#### CONSIGNA:
Reproduce sin cambios el fragmento del pasaje sobre la batalla de Paschendaele que comienza en las palabras "La batalla de" y termina después de "avanzar ocho kilómetros.".

#### PASAJE PROPORCIONADO:
········

La batalla de Paschendaele, que comenzó el 31 de julio de 1917 y terminó el 6 de noviembre de ese mismo año, devino en un verdadero suplicio para los soldados de ambos frentes. Aparte de que las trincheras se habían convertido en un infierno de barro en el que morían por miles y ninguno de los enemigos avanzaba, los efectos de las armas químicas destrozaron el ánimo de los soldados porque temían ser víctimas de una muerte espantosa; cientos de ellos salían de sus trincheras sin armamento, arrojándose contra el bando enemigo para que los mataran, y así poner fin a su suplicio. Al final, los vencedores de esta batalla fueron los británicos, que tras casi 600.000 bajas entre muertos y heridos de los dos bandos, y 120 días de encarnizados combates, tan solo lograron avanzar ocho kilómetros.

········

#### MATERIAL PROPORCIONADO:
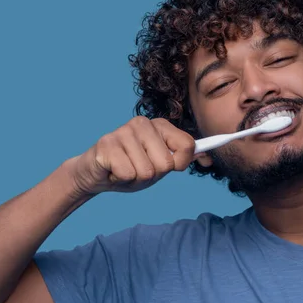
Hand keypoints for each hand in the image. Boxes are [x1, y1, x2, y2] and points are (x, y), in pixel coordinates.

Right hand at [66, 116, 196, 195]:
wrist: (95, 174)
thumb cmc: (131, 168)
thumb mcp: (160, 165)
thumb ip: (182, 158)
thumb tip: (208, 157)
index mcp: (159, 125)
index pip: (187, 145)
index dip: (180, 163)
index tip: (168, 166)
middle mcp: (142, 123)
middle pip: (166, 163)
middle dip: (153, 174)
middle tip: (137, 168)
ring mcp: (123, 131)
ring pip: (146, 171)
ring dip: (135, 178)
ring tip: (124, 169)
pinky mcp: (106, 144)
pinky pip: (128, 174)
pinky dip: (120, 180)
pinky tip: (113, 171)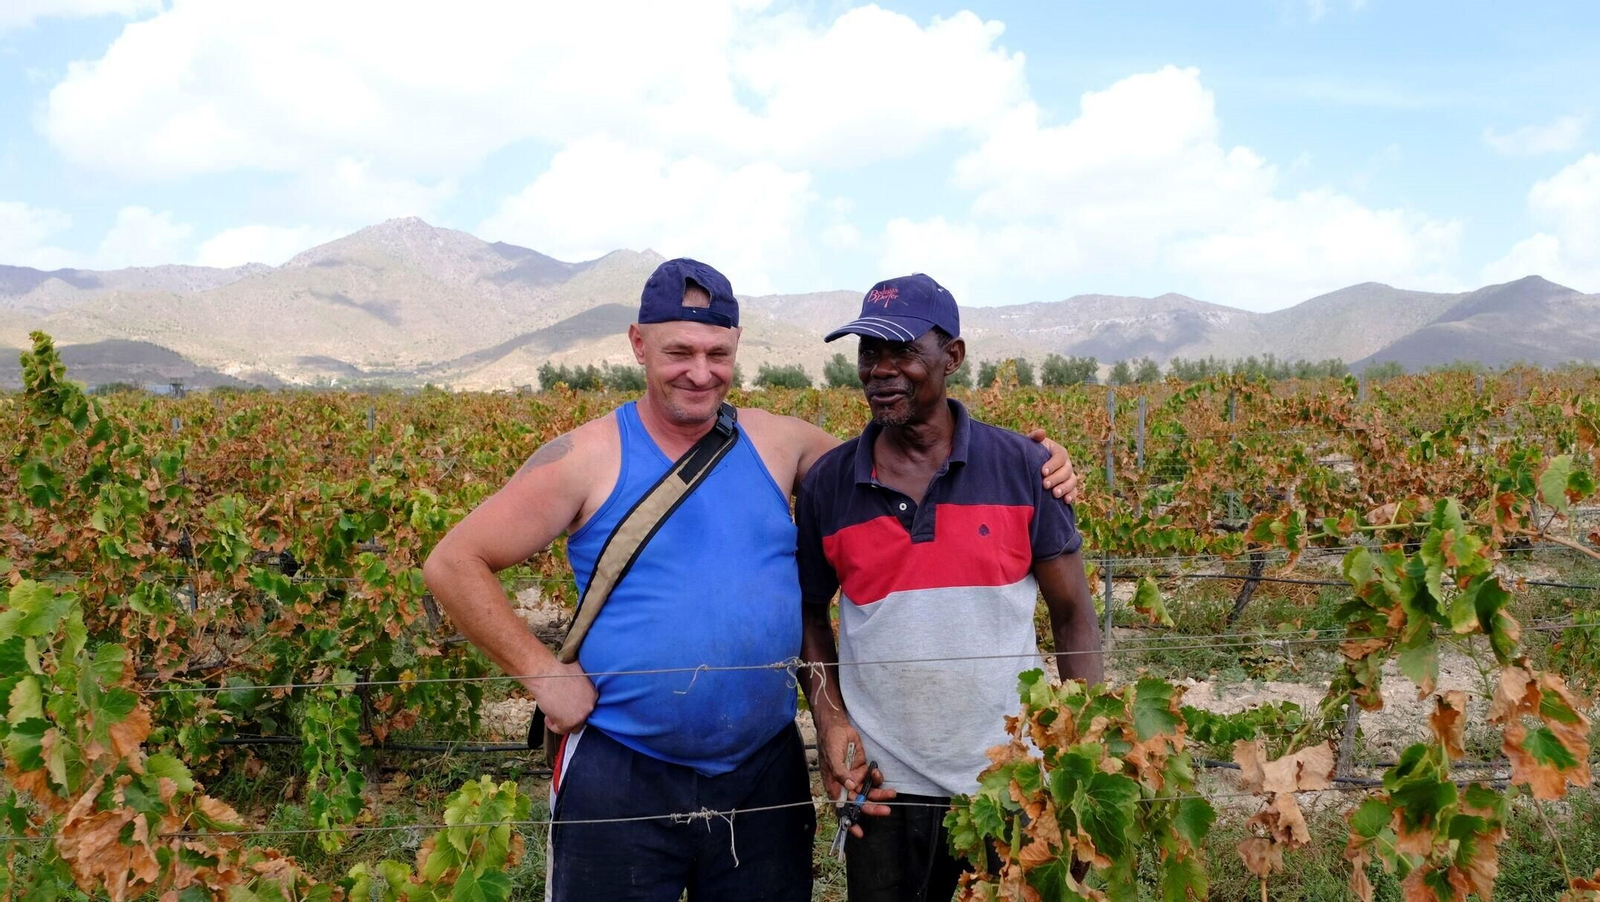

········

#### SOLUCIÓN DESARROLLADA:
La batalla de Paschendaele, que comenzó el 31 de julio de 1917 y terminó el 6 de noviembre de ese mismo año, devino en un verdadero suplicio para los soldados de ambos frentes. Aparte de que las trincheras se habían convertido en un infierno de barro en el que morían por miles y ninguno de los enemigos avanzaba, los efectos de las armas químicas destrozaron el ánimo de los soldados porque temían ser víctimas de una muerte espantosa; cientos de ellos salían de sus trincheras sin armamento, arrojándose contra el bando enemigo para que los mataran, y así poner fin a su suplicio. Al final, los vencedores de esta batalla fueron los británicos, que tras casi 600.000 bajas entre muertos y heridos de los dos bandos, y 120 días de encarnizados combates, tan solo lograron avanzar ocho kilómetros.